I spent many years in automotive, especially at Citroen when it made real cars like the elegant DS and CX-GTi Turbo 2, at Mercedes-Benz, where many of the worlds most amazing cars were mine to drive, the same again at Audi and Jaguar. I look back on that with some shame. Caught up in the world of powerful exciting, prestigious cars, flying everywhere somewhere to some event or another, a motor show in Detroit. Los Angeles, London, Frankfurt, Geneva, Tokyo, it only crossed my mind at the end what I had done. I’d promoted and eulogised one of the most unwilling to adapt industries in the world. I left it in 2012 after sitting in a meeting where they argued about putting a super-polluting engine into a Jaguar for the China market- because it met one rule on emissions European spec cars didn’t. They weren’t even slightly bothered by the polluting aspect, it never crossed their minds, and they sneered when I asked if they should question their choice on those grounds.
Aviation was always a passion, marketing high-end cars often crossed paths with airlines and aircraft operations. Airlines were always keen to be associated with a quality brand, and the reverse applied. I made many contacts and friends in aviation and worked with them repeatedly over the years.

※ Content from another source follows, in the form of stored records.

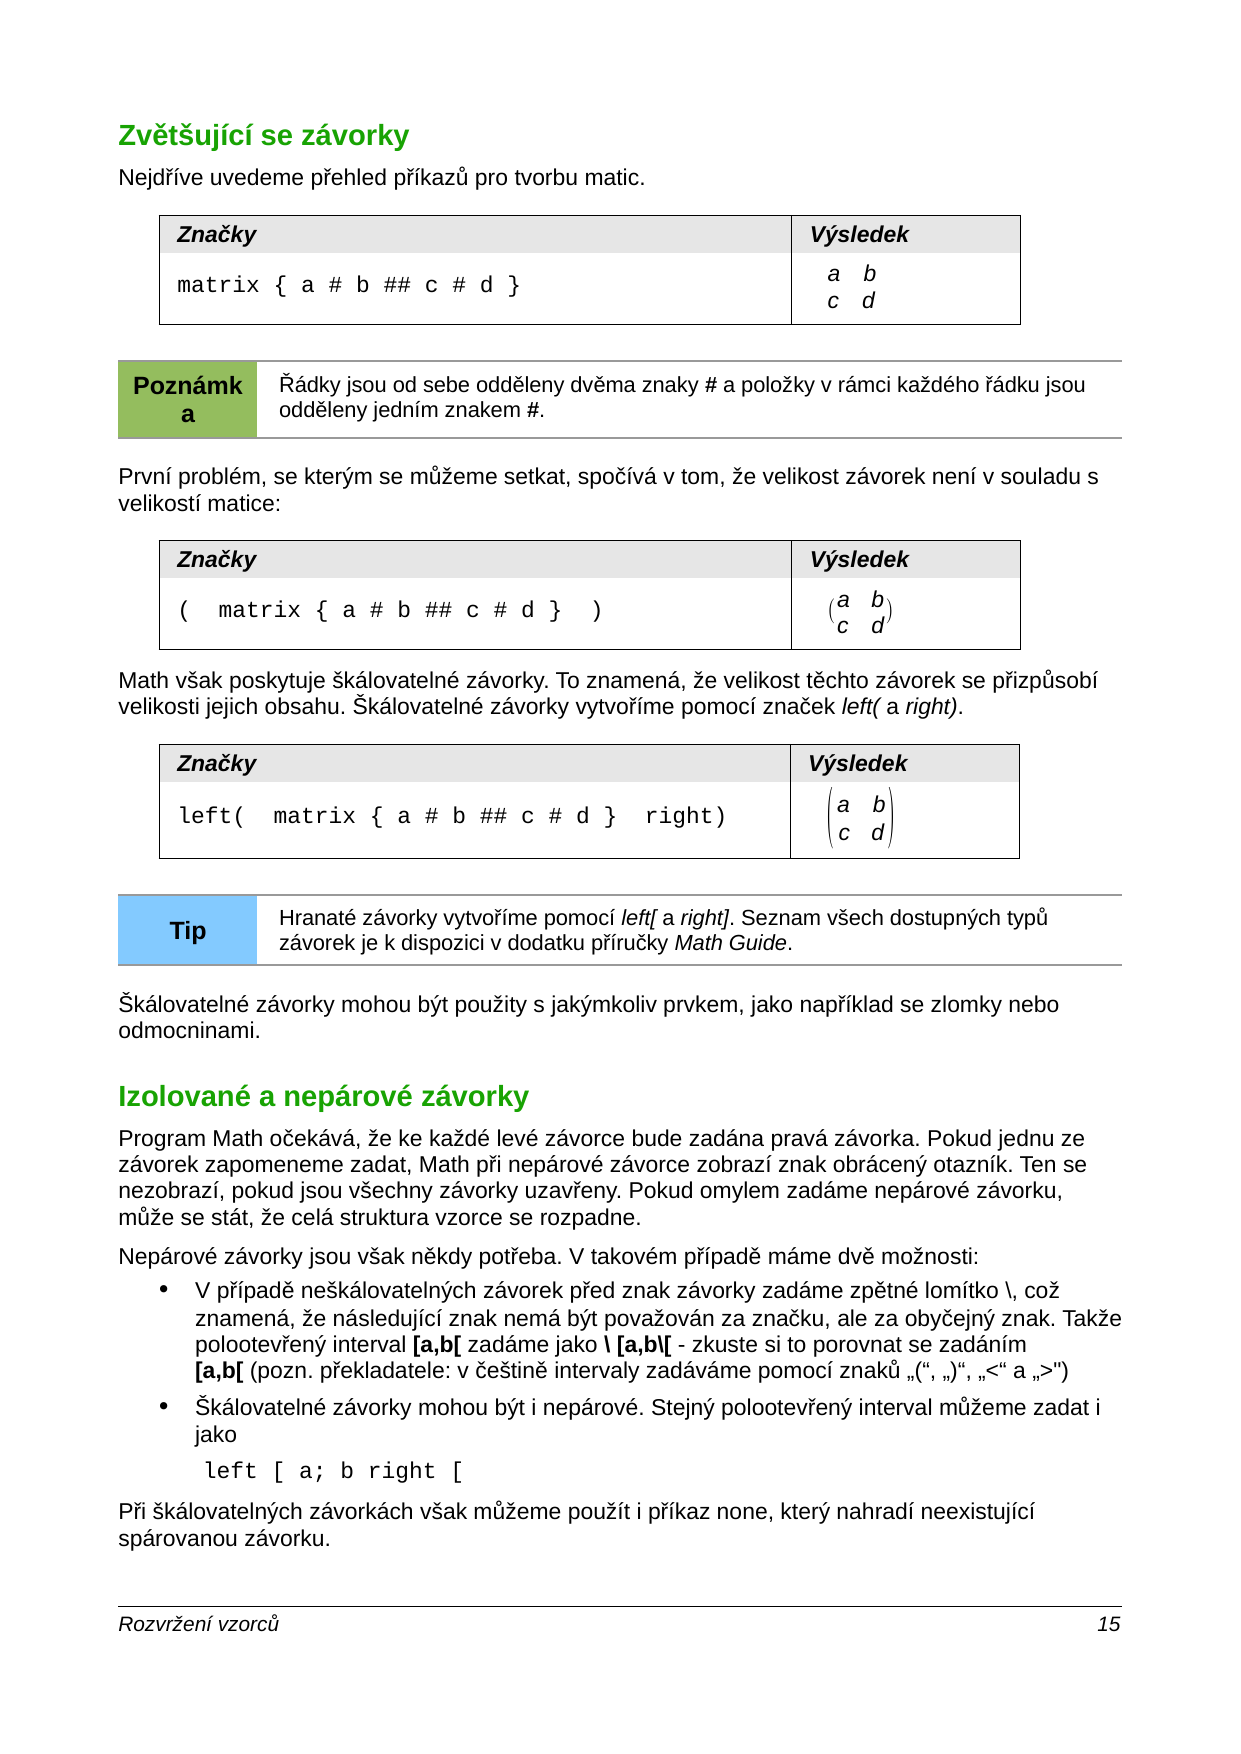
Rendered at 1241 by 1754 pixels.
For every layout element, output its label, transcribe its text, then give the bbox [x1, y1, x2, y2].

table_header Tip [118, 896, 257, 964]
list Škálovatelné závorky mohou být i nepárové. Stejný polootevřený interval můžeme zadat i jako [156, 1392, 1122, 1447]
table_header Řádky jsou od sebe odděleny dvěma znaky # a položky v rámci každého řádku jsou odděleny jedním znakem #. [258, 362, 1122, 437]
table_cell [792, 253, 1020, 323]
table_header Výsledek [791, 745, 1019, 782]
text Při škálovatelných závorkách však můžeme použít i příkaz none, který nahradí neexistující spárovanou závorku. [118, 1498, 1122, 1551]
text left [ a; b right [ [148, 1460, 1122, 1486]
table_cell ( matrix { a # b ## c # d } ) [160, 578, 791, 649]
subtitle Izolované a nepárové závorky [118, 1079, 1122, 1112]
table_header Poznámka [118, 362, 257, 437]
table_cell matrix { a # b ## c # d } [160, 253, 791, 323]
list Nepárové závorky jsou však někdy potřeba. V takovém případě máme dvě možnosti: [118, 1243, 1122, 1269]
table_header Značky [160, 745, 790, 782]
table_cell [792, 578, 1020, 649]
table_header Hranaté závorky vytvoříme pomocí left[ a right]. Seznam všech dostupných typů závorek je k dispozici v dodatku příručky Math Guide. [258, 896, 1122, 964]
table_header Výsledek [792, 541, 1020, 578]
table_header Značky [160, 541, 791, 578]
list V případě neškálovatelných závorek před znak závorky zadáme zpětné lomítko \, což znamená, že následující znak nemá být považován za značku, ale za obyčejný znak. Takže polootevřený interval [a,b[ zadáme jako \ [a,b\[ - zkuste si to porovnat se zadáním [a,b[ (pozn. překladatele: v češtině intervaly zadáváme pomocí znaků „(“, „)“, „<“ a „>") [156, 1276, 1122, 1386]
text Škálovatelné závorky mohou být použity s jakýmkoliv prvkem, jako například se zlomky nebo odmocninami. [118, 991, 1122, 1043]
table_cell left( matrix { a # b ## c # d } right) [160, 782, 790, 858]
table_cell [791, 782, 1019, 858]
text Program Math očekává, že ke každé levé závorce bude zadána pravá závorka. Pokud jednu ze závorek zapomeneme zadat, Math při nepárové závorce zobrazí znak obrácený otazník. Ten se nezobrazí, pokud jsou všechny závorky uzavřeny. Pokud omylem zadáme nepárové závorku, může se stát, že celá struktura vzorce se rozpadne. [118, 1125, 1122, 1230]
text Nejdříve uvedeme přehled příkazů pro tvorbu matic. [118, 164, 1122, 190]
table_header Značky [160, 216, 791, 253]
text Math však poskytuje škálovatelné závorky. To znamená, že velikost těchto závorek se přizpůsobí velikosti jejich obsahu. Škálovatelné závorky vytvoříme pomocí značek left( a right). [118, 667, 1122, 719]
text První problém, se kterým se můžeme setkat, spočívá v tom, že velikost závorek není v souladu s velikostí matice: [118, 463, 1122, 516]
table_header Výsledek [792, 216, 1020, 253]
subtitle Zvětšující se závorky [118, 118, 1122, 152]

That’s how I came to write this blog, to review the models, to understand the industry. And it has shown me that when the chips are down, it does, finally move with the times. It struggles to do so, because its margins are often so thin that it can afford to do little but carry on as it is. When airlines make money they often don’t spend it on what they should for the future, but prefer to back hand the money to investors.
This is not that time. They need us to fly, and they need governments to keep them flying, and this time they’ve been put on notice that they have to change. And they will. It’s going to mean an exciting time in aviation. We’re going to see the introduction of commercial airships for short range city centre to city centre travel before 2026. The airships are already being tested and factories built to make them.
We are going to see the introduction of hydrogen powered aircraft and a fuel distribution system to make them viable within the next 15-20 years. We’re going to see electric powered short and mid-haul aircraft appearing in considerable numbers, because they will be smaller and more will be needed. Many are already under development and test flights are already happening.
New types of commercial aircraft are coming. The replacements for the A320 family could prove to be revolutionary, larger aircraft will be taking a new direction.
And while this all might have happened eventually, Covid has brought it all forward by as much as 15, maybe even 20 years. Like any trauma, be it economic, trade, war, or disease, it always creates opportunity, it forces change. History is replete with such moments. This is one of them. Savour it, and whatever your age, remember it, because you were here.